*** Block opens ***

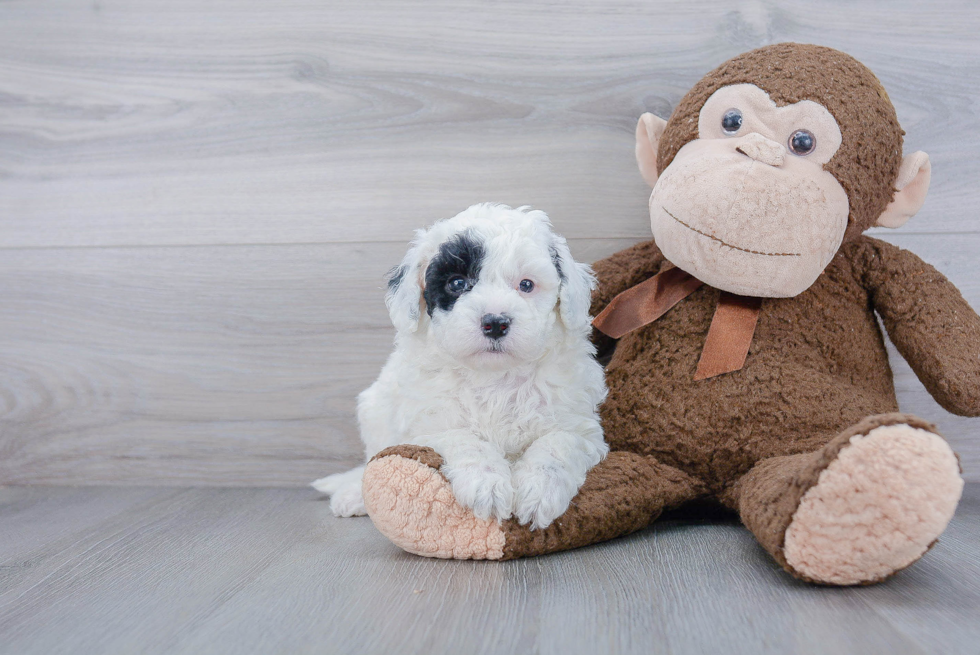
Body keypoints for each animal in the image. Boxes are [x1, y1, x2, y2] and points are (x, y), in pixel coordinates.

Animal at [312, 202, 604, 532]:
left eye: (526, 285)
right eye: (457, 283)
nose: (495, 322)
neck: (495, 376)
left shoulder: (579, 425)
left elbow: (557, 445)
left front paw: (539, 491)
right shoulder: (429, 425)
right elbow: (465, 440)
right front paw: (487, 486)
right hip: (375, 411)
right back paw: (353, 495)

*** Block closes ***

◆ **TASK BRIEF**
Which lines run from the one containing "neck: (495, 376)" to the end of the data? Output them exactly, with nothing added.

◆ **YOUR SOLUTION**
neck: (495, 376)
left shoulder: (579, 425)
left elbow: (557, 445)
left front paw: (539, 491)
right shoulder: (429, 425)
right elbow: (465, 440)
right front paw: (487, 486)
right hip: (375, 411)
right back paw: (353, 495)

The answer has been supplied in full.